■ **DATA**
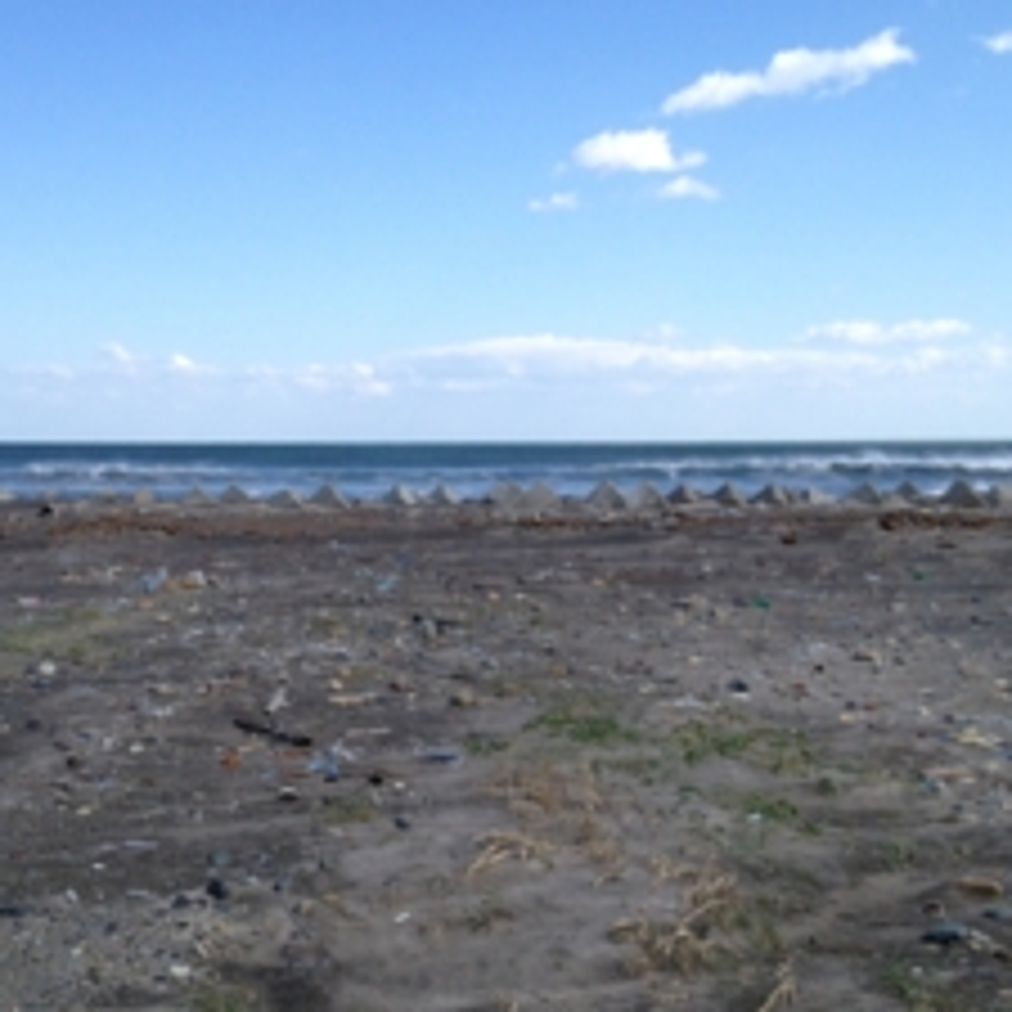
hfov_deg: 31.1
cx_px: 445
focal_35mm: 55
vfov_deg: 31.0
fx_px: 1819
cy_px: 625
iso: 50
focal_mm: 4.28
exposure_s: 1/1126
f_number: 2.4
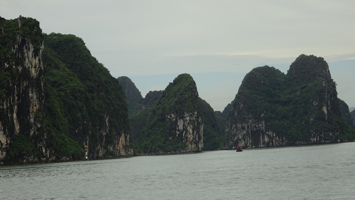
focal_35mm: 132
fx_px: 1243
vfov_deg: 9.2
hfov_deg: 16.3
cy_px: 119
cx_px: 180
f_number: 5.6
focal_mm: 19.68
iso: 80
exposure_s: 1/320
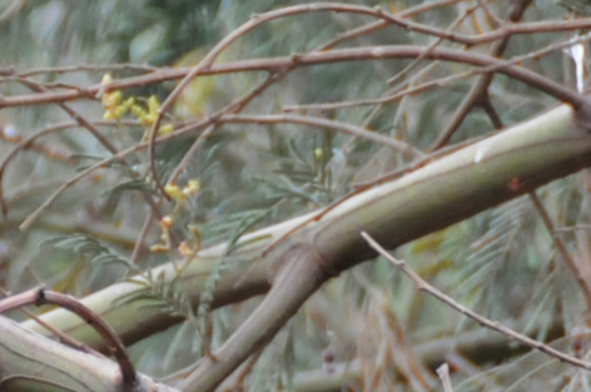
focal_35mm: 754
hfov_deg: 2.7
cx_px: -144
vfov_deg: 1.8
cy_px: 163
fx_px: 12358
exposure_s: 1/125
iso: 800
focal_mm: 200
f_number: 5.6
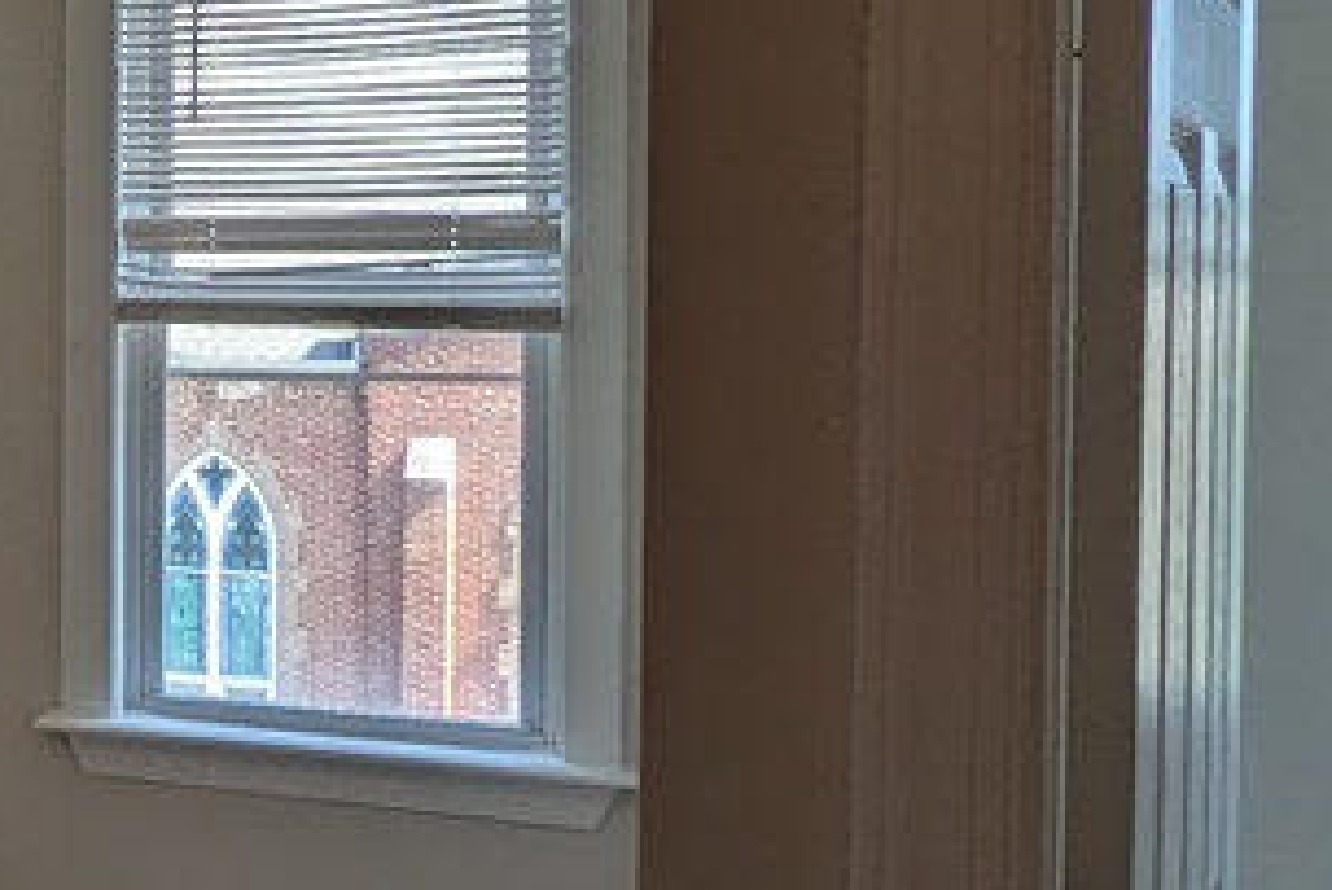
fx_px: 2554
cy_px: 360
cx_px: -837
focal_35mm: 69
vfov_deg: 19.7
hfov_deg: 22.2
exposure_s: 1/120
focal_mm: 1.85
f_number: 2.2
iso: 48
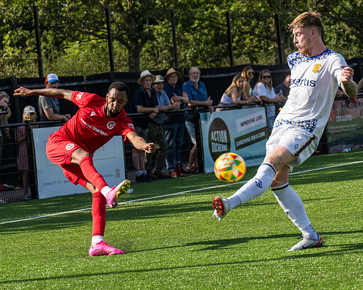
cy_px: 145
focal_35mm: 166
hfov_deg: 11.6
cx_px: 145
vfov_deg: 9.3
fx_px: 1779
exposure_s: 1/1000
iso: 200
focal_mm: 98
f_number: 4.5
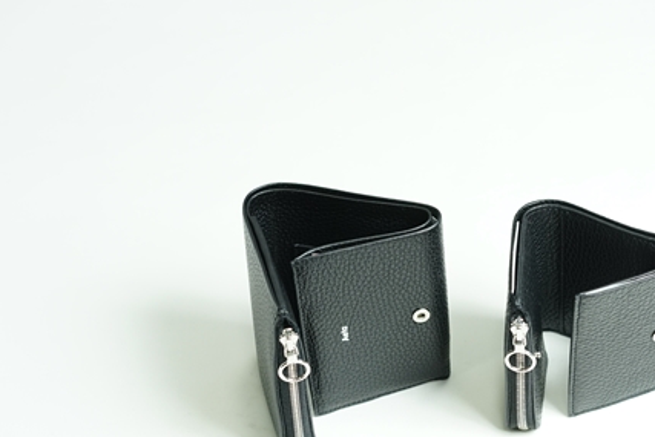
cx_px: 477
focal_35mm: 103
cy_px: 288
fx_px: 1875
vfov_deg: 13.3
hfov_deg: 19.7
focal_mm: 55
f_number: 4
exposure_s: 1/60
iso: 320
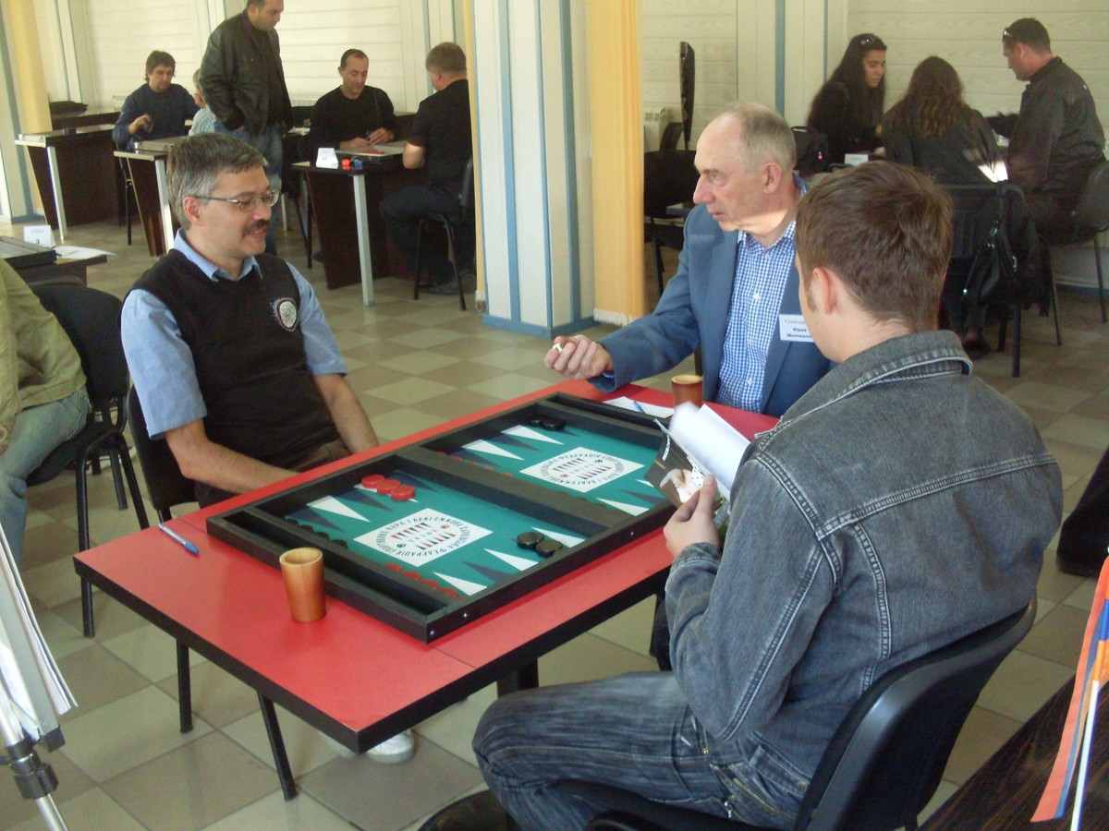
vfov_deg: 37.7
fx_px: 1217
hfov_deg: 49.0
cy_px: 416
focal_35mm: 38
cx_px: 554
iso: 200
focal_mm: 6.3
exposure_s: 1/30
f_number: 2.8
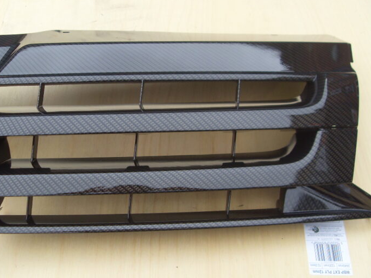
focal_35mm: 41
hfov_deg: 45.7
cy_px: 142
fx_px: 439
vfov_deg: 35.1
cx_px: 168
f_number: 2.8
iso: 80
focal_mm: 6.3
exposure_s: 1/125
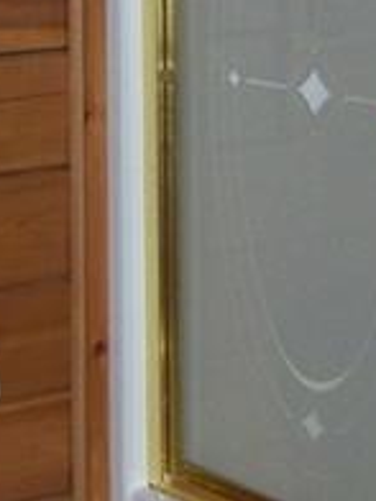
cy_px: 135
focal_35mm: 141
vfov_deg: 14.0
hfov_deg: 10.5
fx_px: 2042
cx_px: 286
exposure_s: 1/30
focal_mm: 5.85
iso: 200
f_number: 2.8
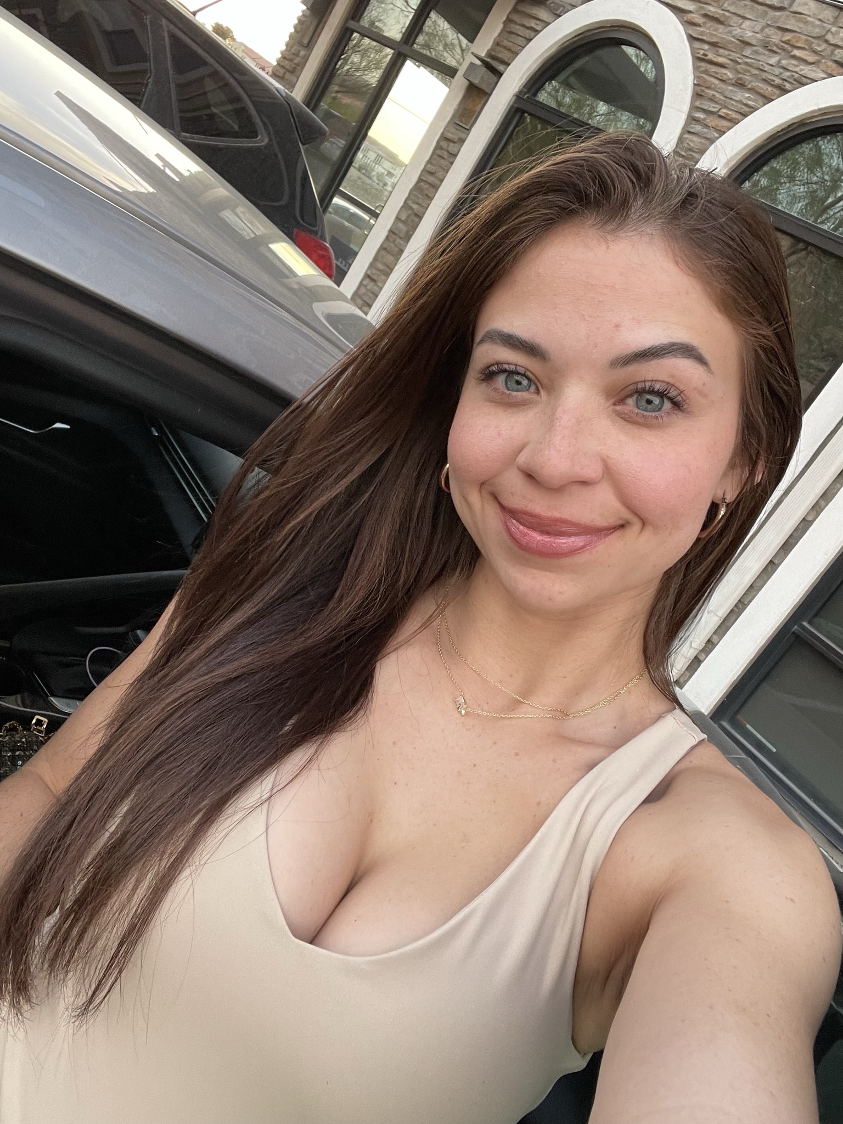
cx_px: 422
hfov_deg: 46.8
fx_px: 974
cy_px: 562
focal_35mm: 30
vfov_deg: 60.0
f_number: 2.2
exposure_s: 1/60
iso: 100
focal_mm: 2.71
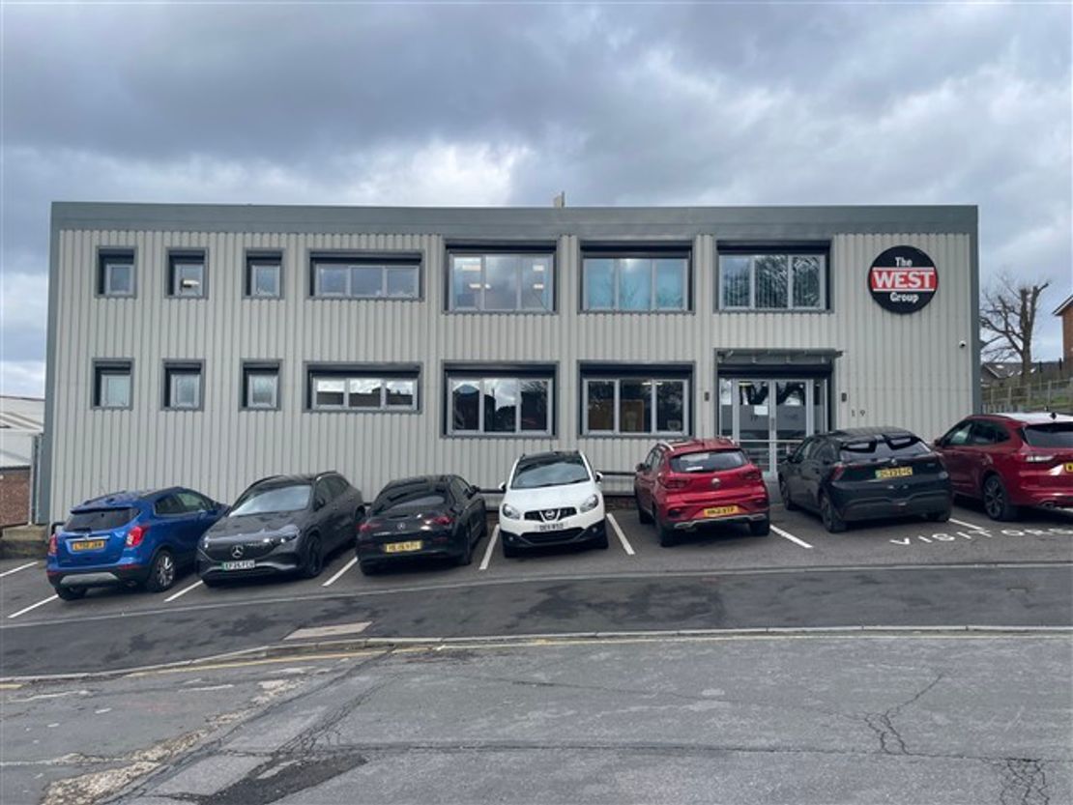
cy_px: 402
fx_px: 806
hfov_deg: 67.3
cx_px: 536
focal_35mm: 26
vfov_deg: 53.1
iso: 32
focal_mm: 4.2
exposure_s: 1/1006
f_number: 1.6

■ **TO DO**
Print out every record above exactly as given. Do not include the pictures.

■ **REPLY TO THE TASK**
hfov_deg: 31.1
cx_px: 445
focal_35mm: 55
vfov_deg: 31.0
fx_px: 1819
cy_px: 625
iso: 50
focal_mm: 4.28
exposure_s: 1/1126
f_number: 2.4
focal_35mm: 132
fx_px: 1243
vfov_deg: 9.2
hfov_deg: 16.3
cy_px: 119
cx_px: 180
f_number: 5.6
focal_mm: 19.68
iso: 80
exposure_s: 1/320
focal_35mm: 754
hfov_deg: 2.7
cx_px: -144
vfov_deg: 1.8
cy_px: 163
fx_px: 12358
exposure_s: 1/125
iso: 800
focal_mm: 200
f_number: 5.6
fx_px: 2554
cy_px: 360
cx_px: -837
focal_35mm: 69
vfov_deg: 19.7
hfov_deg: 22.2
exposure_s: 1/120
focal_mm: 1.85
f_number: 2.2
iso: 48
cy_px: 145
focal_35mm: 166
hfov_deg: 11.6
cx_px: 145
vfov_deg: 9.3
fx_px: 1779
exposure_s: 1/1000
iso: 200
focal_mm: 98
f_number: 4.5
cx_px: 477
focal_35mm: 103
cy_px: 288
fx_px: 1875
vfov_deg: 13.3
hfov_deg: 19.7
focal_mm: 55
f_number: 4
exposure_s: 1/60
iso: 320
vfov_deg: 37.7
fx_px: 1217
hfov_deg: 49.0
cy_px: 416
focal_35mm: 38
cx_px: 554
iso: 200
focal_mm: 6.3
exposure_s: 1/30
f_number: 2.8
focal_35mm: 41
hfov_deg: 45.7
cy_px: 142
fx_px: 439
vfov_deg: 35.1
cx_px: 168
f_number: 2.8
iso: 80
focal_mm: 6.3
exposure_s: 1/125
cy_px: 135
focal_35mm: 141
vfov_deg: 14.0
hfov_deg: 10.5
fx_px: 2042
cx_px: 286
exposure_s: 1/30
focal_mm: 5.85
iso: 200
f_number: 2.8
cx_px: 422
hfov_deg: 46.8
fx_px: 974
cy_px: 562
focal_35mm: 30
vfov_deg: 60.0
f_number: 2.2
exposure_s: 1/60
iso: 100
focal_mm: 2.71
cy_px: 402
fx_px: 806
hfov_deg: 67.3
cx_px: 536
focal_35mm: 26
vfov_deg: 53.1
iso: 32
focal_mm: 4.2
exposure_s: 1/1006
f_number: 1.6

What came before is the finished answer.